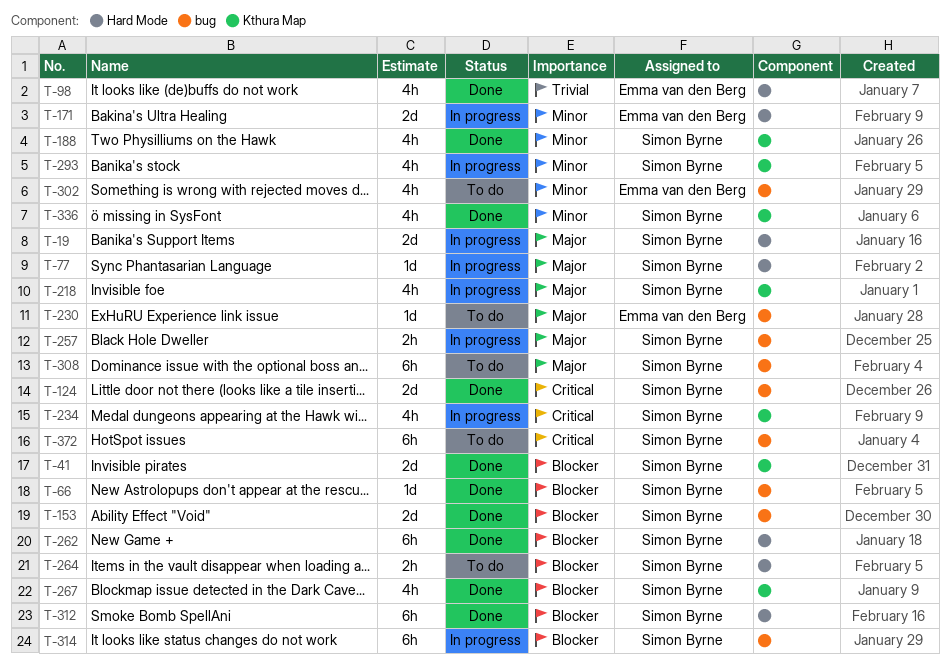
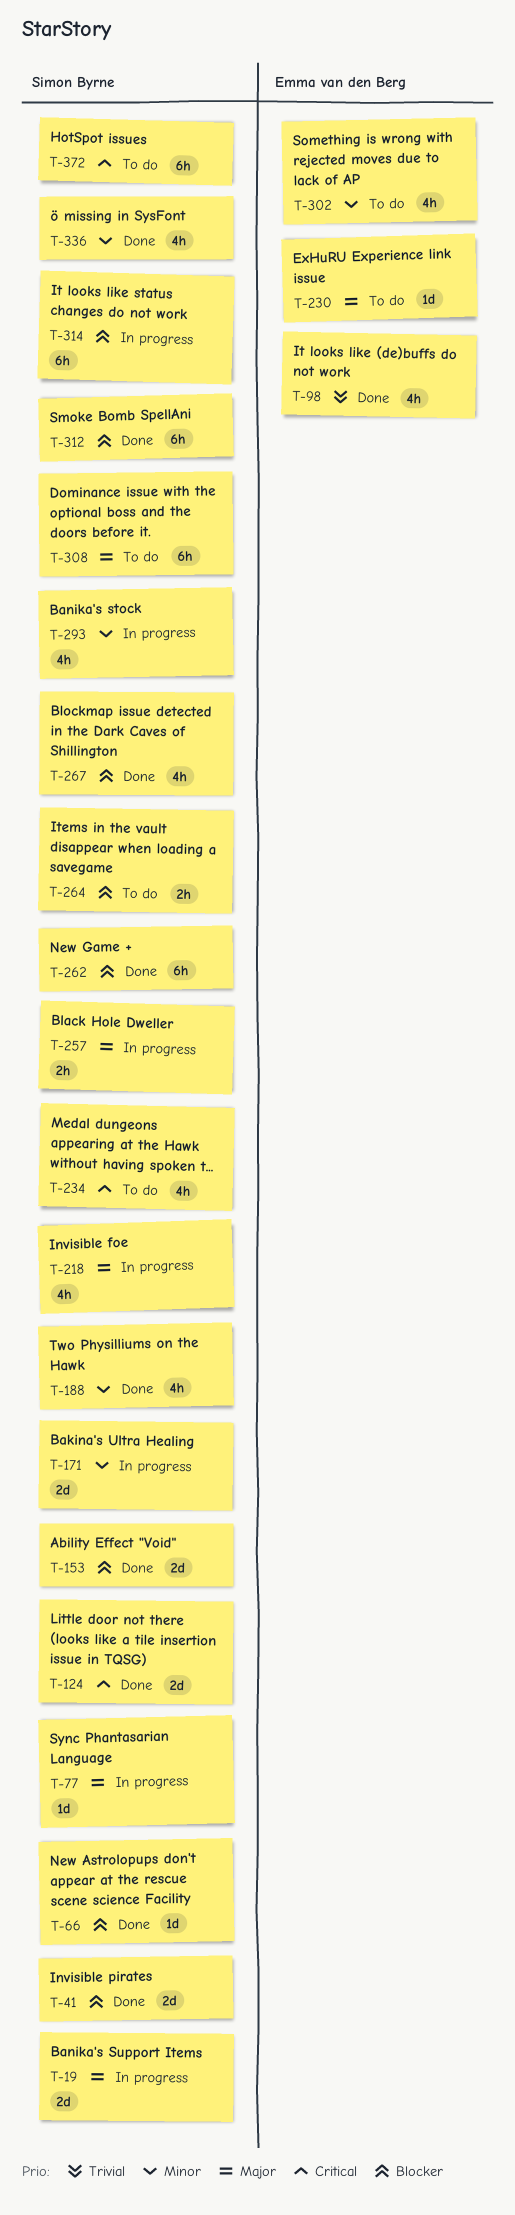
T-171, owner: Emma van den Berg -> Simon Byrne
T-234, status: In progress -> To do

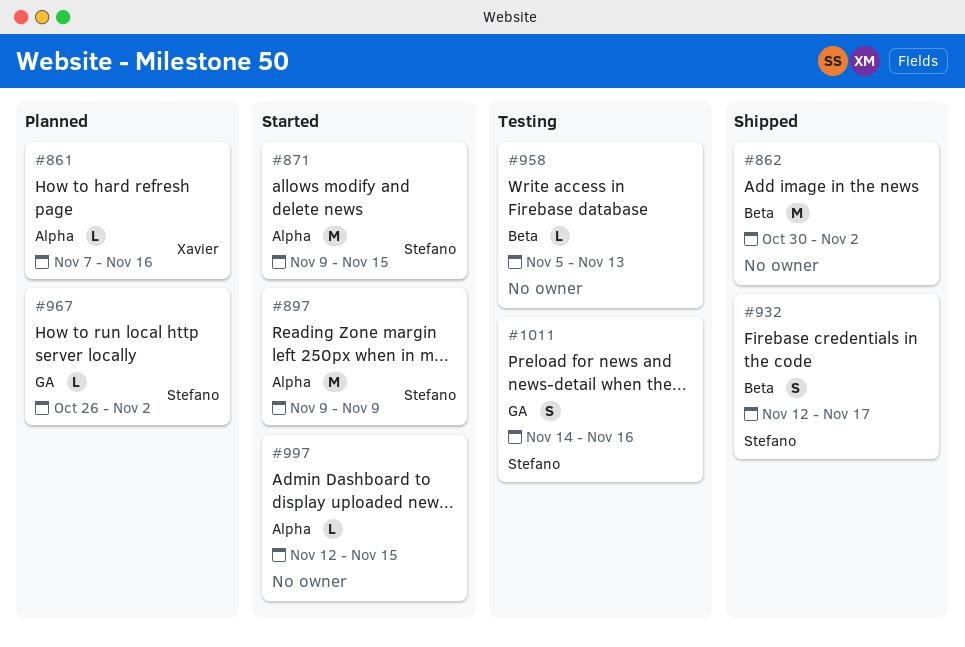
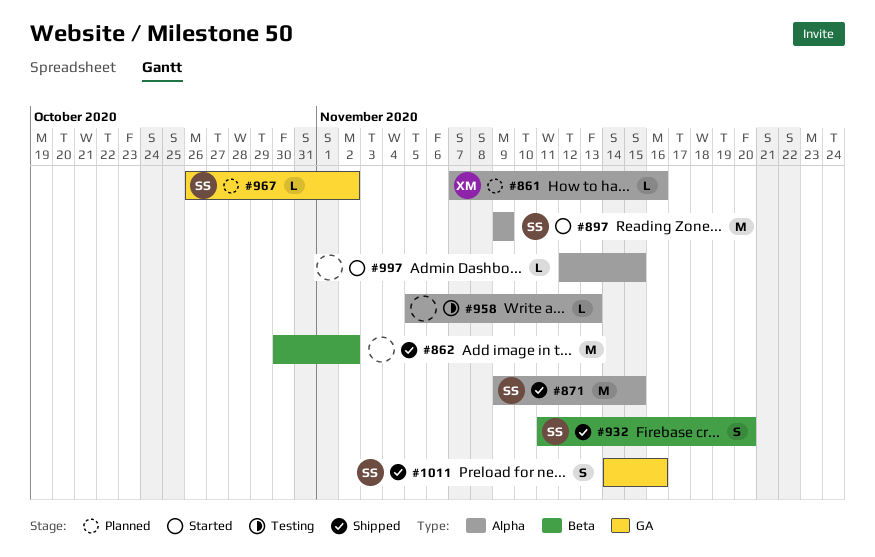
#871, status: Started -> Shipped
#932, start: Nov 12 -> Nov 11
#932, due: Nov 17 -> Nov 20
#958, label: Beta -> Alpha
#1011, status: Testing -> Shipped

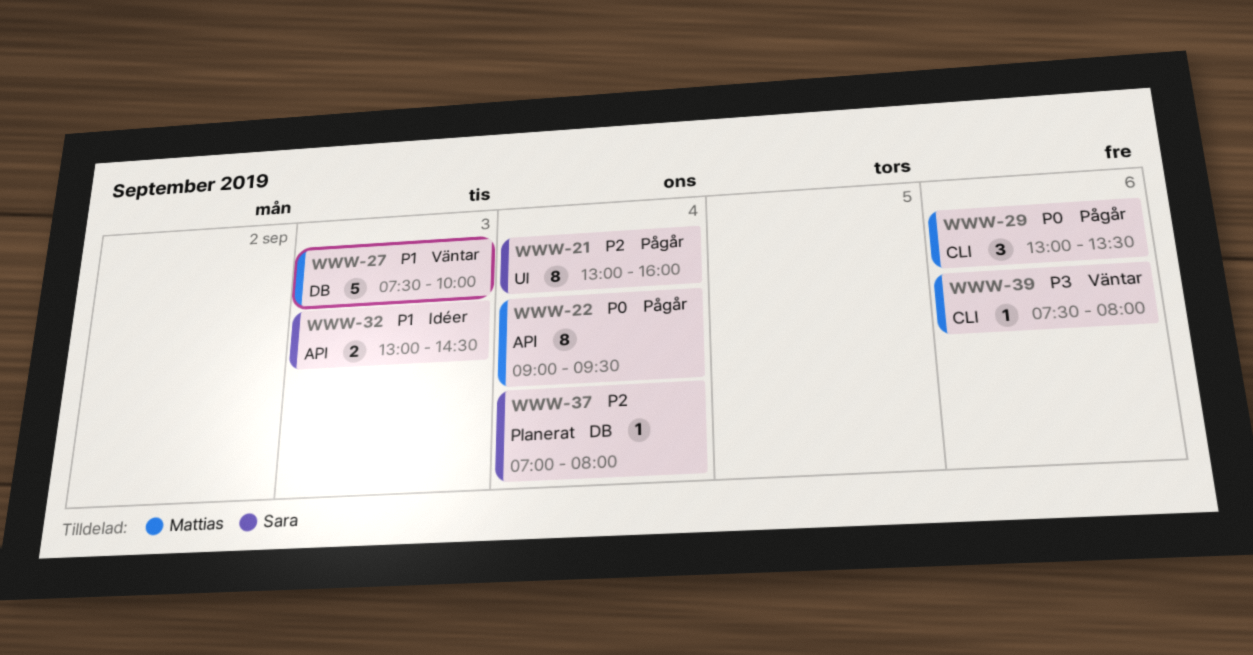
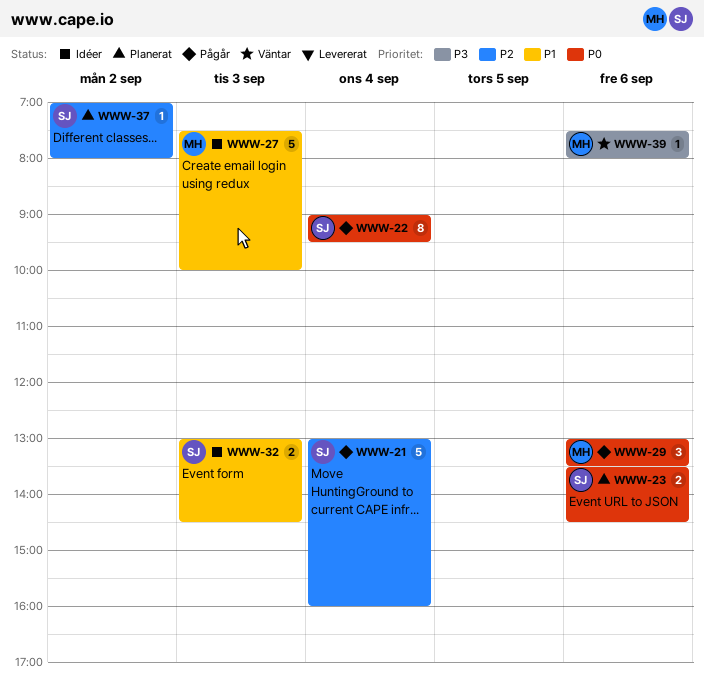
WWW-21, estimate: 8 -> 5
WWW-22, owner: Mattias -> Sara
WWW-23: none -> present
WWW-27, status: Väntar -> Idéer
WWW-37, day: Sep 4 -> Sep 2

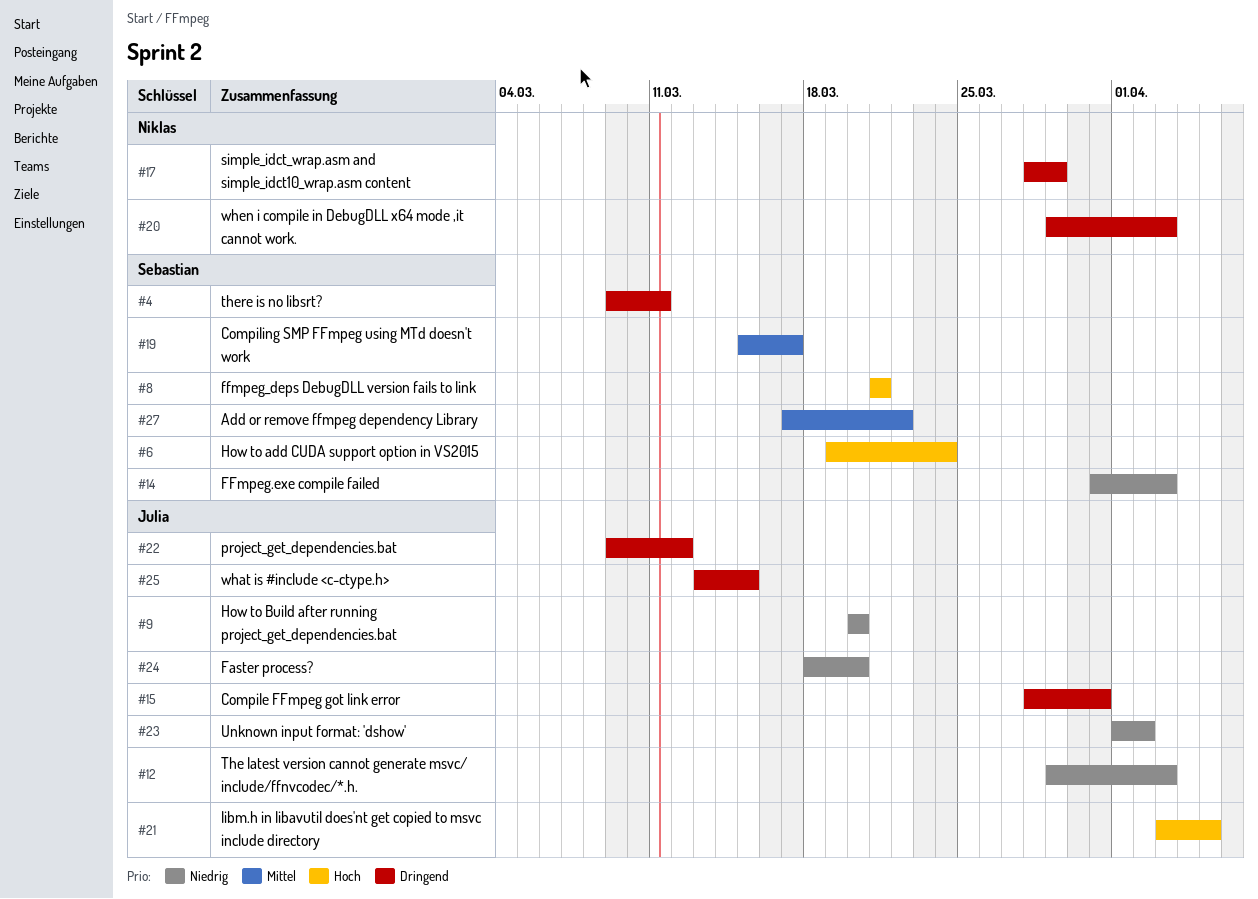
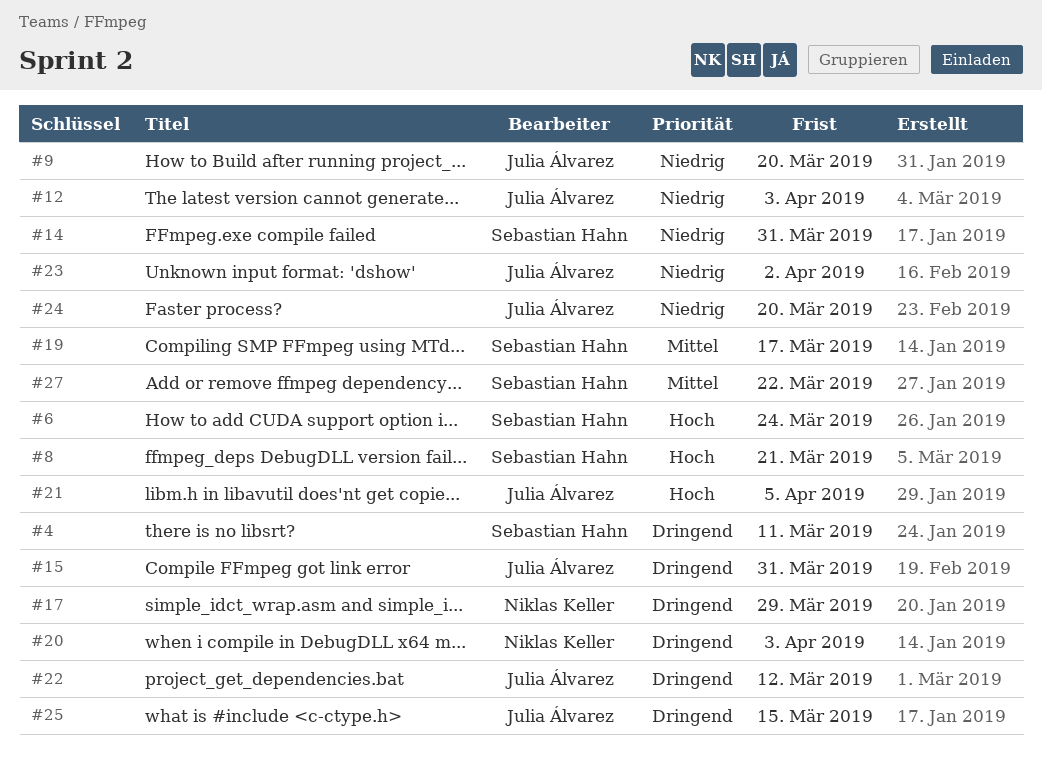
#14, due: Apr 3 -> Mar 31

_WORK TASK_. Leave the pictures out and set down the rest of the listing above exactly.

_TASK OUTPUT_.
T-171, owner: Emma van den Berg -> Simon Byrne
T-234, status: In progress -> To do

#871, status: Started -> Shipped
#932, start: Nov 12 -> Nov 11
#932, due: Nov 17 -> Nov 20
#958, label: Beta -> Alpha
#1011, status: Testing -> Shipped

WWW-21, estimate: 8 -> 5
WWW-22, owner: Mattias -> Sara
WWW-23: none -> present
WWW-27, status: Väntar -> Idéer
WWW-37, day: Sep 4 -> Sep 2

#14, due: Apr 3 -> Mar 31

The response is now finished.